Pondering a Raise

October 1, 2008

My physician assistant (PA), joined my practice right out of school. She has performed above expectations and has been a joy to have in the practice. The first year of employment, she was getting a straight salary and worked a four-and-a-half day work week, plus a half-day one Saturday per month. For her second year of employment, I was planning on giving her a raise and keeping her on a straight salary. However, she just told me she would prefer to only work four days a week. In your opinion, how should this affect her salary for the second year? Should she still get all the benefits of a full-time employee? What do you think her salary should be now?

Question: My physician assistant (PA), joined my practice right out of school. She has performed above expectations and has been a joy to have in the practice. The first year of employment, she was getting a straight salary and worked a four-and-a-half day work week, plus a half-day one Saturday per month.

For her second year of employment, I was planning on giving her a raise and keeping her on a straight salary. However, she just told me she would prefer to only work four days a week. In your opinion, how should this affect her salary for the second year? Should she still get all the benefits of a full-time employee? What do you think her salary should be now?

Answer: My gut response is that you should offer to retain her benefits (this is good will and a good retention strategy), but either drop her salary or not offer a raise.
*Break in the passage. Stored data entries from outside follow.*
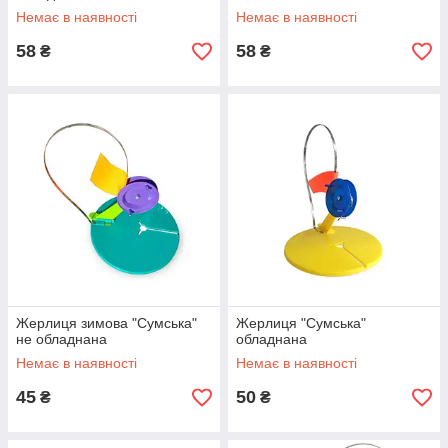
Немає в наявності
Немає в наявності
58
58
₴
₴
Жерлиця зимова "Сумська"
Жерлиця "Сумська"
не обладнана
обладнана
Немає в наявності
Немає в наявності
45
50
₴
₴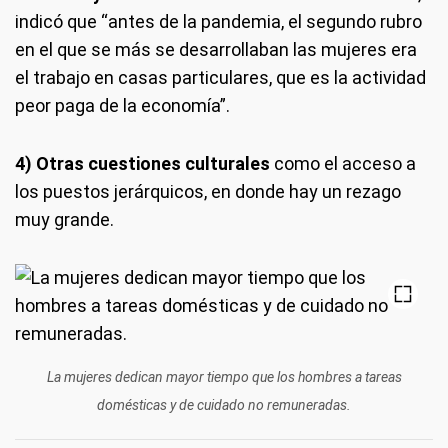
indicó que “antes de la pandemia, el segundo rubro
en el que se más se desarrollaban las mujeres era
el trabajo en casas particulares, que es la actividad
peor paga de la economía”.
4) Otras cuestiones culturales
como el acceso a
los puestos jerárquicos, en donde hay un rezago
muy grande.
La mujeres dedican mayor tiempo que los hombres a tareas
domésticas y de cuidado no remuneradas.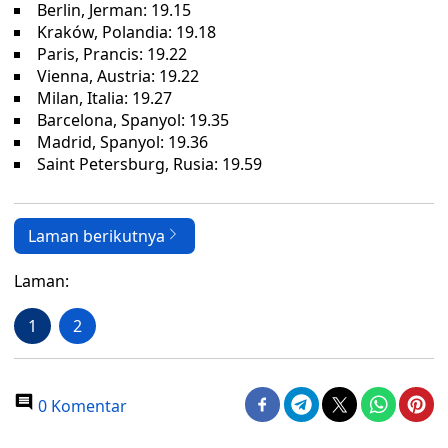
Berlin, Jerman: 19.15
Kraków, Polandia: 19.18
Paris, Prancis: 19.22
Vienna, Austria: 19.22
Milan, Italia: 19.27
Barcelona, Spanyol: 19.35
Madrid, Spanyol: 19.36
Saint Petersburg, Rusia: 19.59
Laman berikutnya
Laman:
1
2
0 Komentar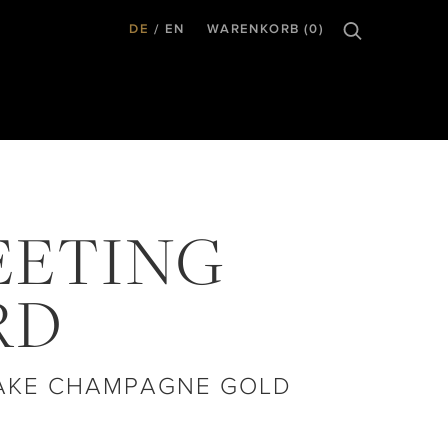
DE
EN
WARENKORB (0)
EETING
RD
AKE CHAMPAGNE GOLD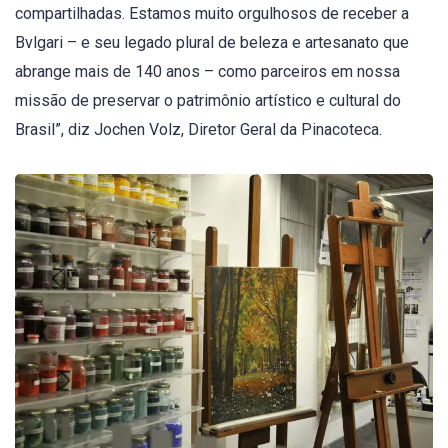
compartilhadas. Estamos muito orgulhosos de receber a
Bvlgari – e seu legado plural de beleza e artesanato que
abrange mais de 140 anos – como parceiros em nossa
missão de preservar o patrimônio artístico e cultural do
Brasil”, diz Jochen Volz, Diretor Geral da Pinacoteca.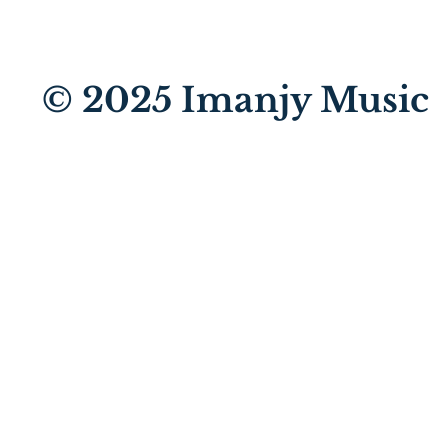
© 2025
Imanjy Music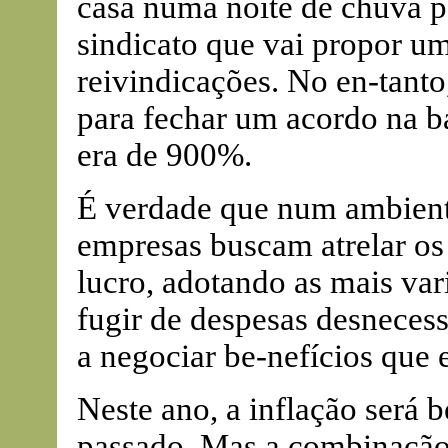
casa numa noite de chuva pa
sindicato que vai propor u
reivindicações. No en-tant
para fechar um acordo na b
era de 900%.
É verdade que num ambiente
empresas buscam atrelar os 
lucro, adotando as mais var
fugir de despesas desnecess
a negociar be-nefícios que e
Neste ano, a inflação será 
passado. Mas a combinação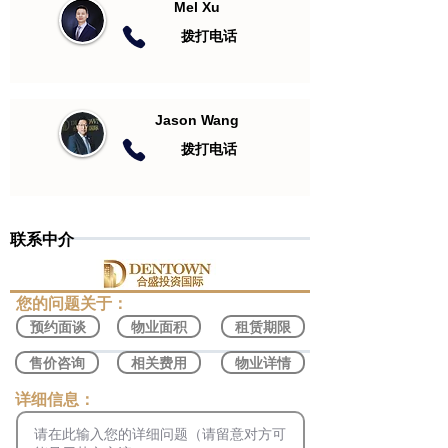
Mel Xu
​拨打电话
Jason Wang
​拨打电话
联系中介
​您的问题关于：
预约面谈
物业面积
租赁期限
售价咨询
相关费用
物业详情
​详细信息：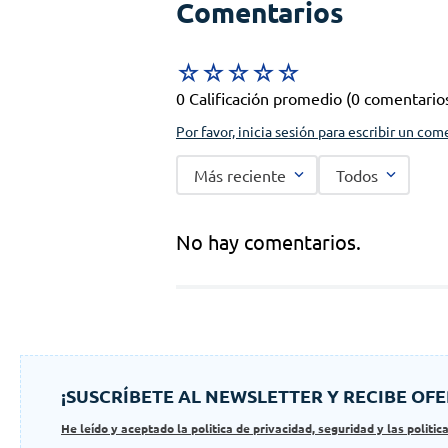
Comentarios
☆
☆
☆
☆
☆
0 Calificación promedio
(0 comentario
Por favor, inicia sesión para escribir un com
Más reciente
Todos
No hay comentarios.
¡SUSCRÍBETE AL NEWSLETTER Y RECIBE OFE
He leído y aceptado la politica de privacidad, seguridad y las politic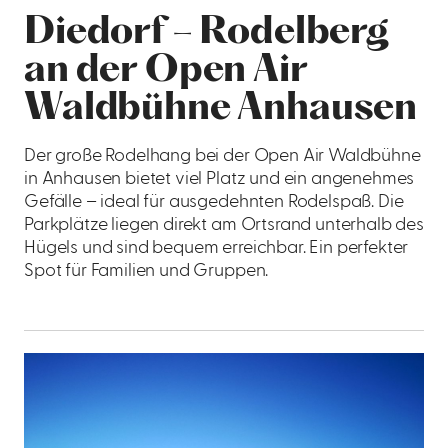
Diedorf – Rodelberg
an der Open Air
Waldbühne Anhausen
Der große Rodelhang bei der Open Air Waldbühne
in Anhausen bietet viel Platz und ein angenehmes
Gefälle – ideal für ausgedehnten Rodelspaß. Die
Parkplätze liegen direkt am Ortsrand unterhalb des
Hügels und sind bequem erreichbar. Ein perfekter
Spot für Familien und Gruppen.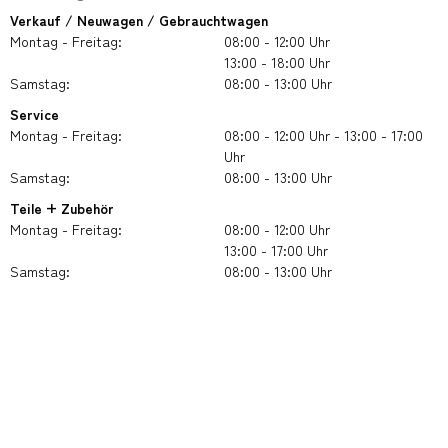
Verkauf / Neuwagen / Gebrauchtwagen
Montag - Freitag:
08:00 - 12:00 Uhr
13:00 - 18:00 Uhr
Samstag:
08:00 - 13:00 Uhr
Service
Montag - Freitag:
08:00 - 12:00 Uhr - 13:00 - 17:00
Uhr
Samstag:
08:00 - 13:00 Uhr
Teile + Zubehör
Montag - Freitag:
08:00 - 12:00 Uhr
13:00 - 17:00 Uhr
Samstag:
08:00 - 13:00 Uhr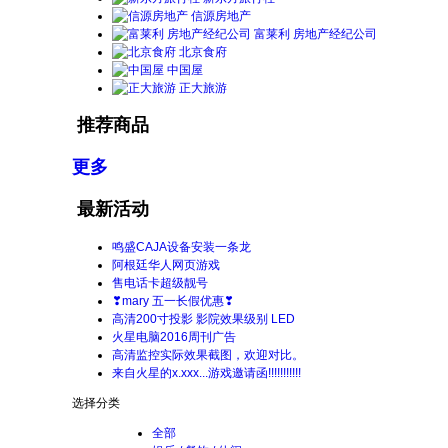
信源房地产
富莱利 房地产经纪公司
北京食府
中国屋
正大旅游
推荐商品
更多
最新活动
鸣盛CAJA设备安装一条龙
阿根廷华人网页游戏
售电话卡超级靓号
❣mary 五一长假优惠❣
高清200寸投影 影院效果级别 LED
火星电脑2016周刊广告
高清监控实际效果截图，欢迎对比。
来自火星的x.xxx...游戏邀请函!!!!!!!!!!!
选择分类
全部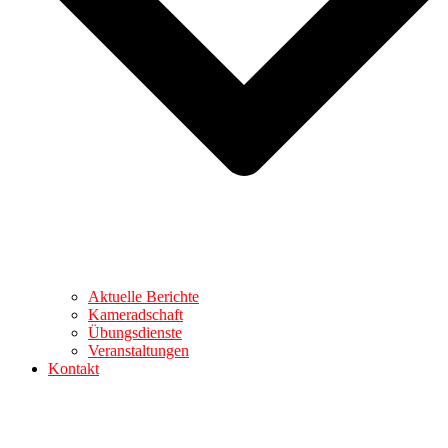
Aktuelle Berichte
Kameradschaft
Übungsdienste
Veranstaltungen
Kontakt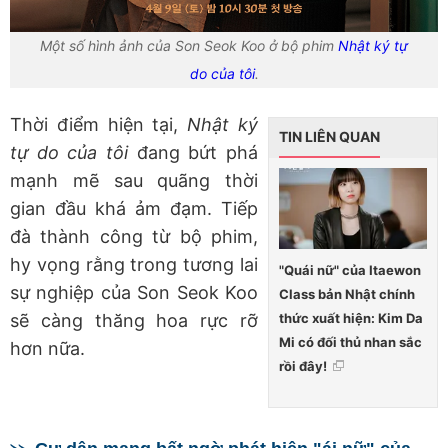
Một số hình ảnh của Son Seok Koo ở bộ phim
Nhật ký tự
do của tôi
.
Thời điểm hiện tại,
Nhật ký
She wants to drop the half-day out of her week plus the Saturdays, which is about a 13 percent cut, so it would make sense for her salary to drop by the same amount. However, if that’s about the amount you had in mind for a raise you can just keep her pay the same or peg it somewhere in the middle.

I’d just share all this thinking with her so she sees you are trying to help her out and has a sense of where you are coming from. Be prepared to negotiate.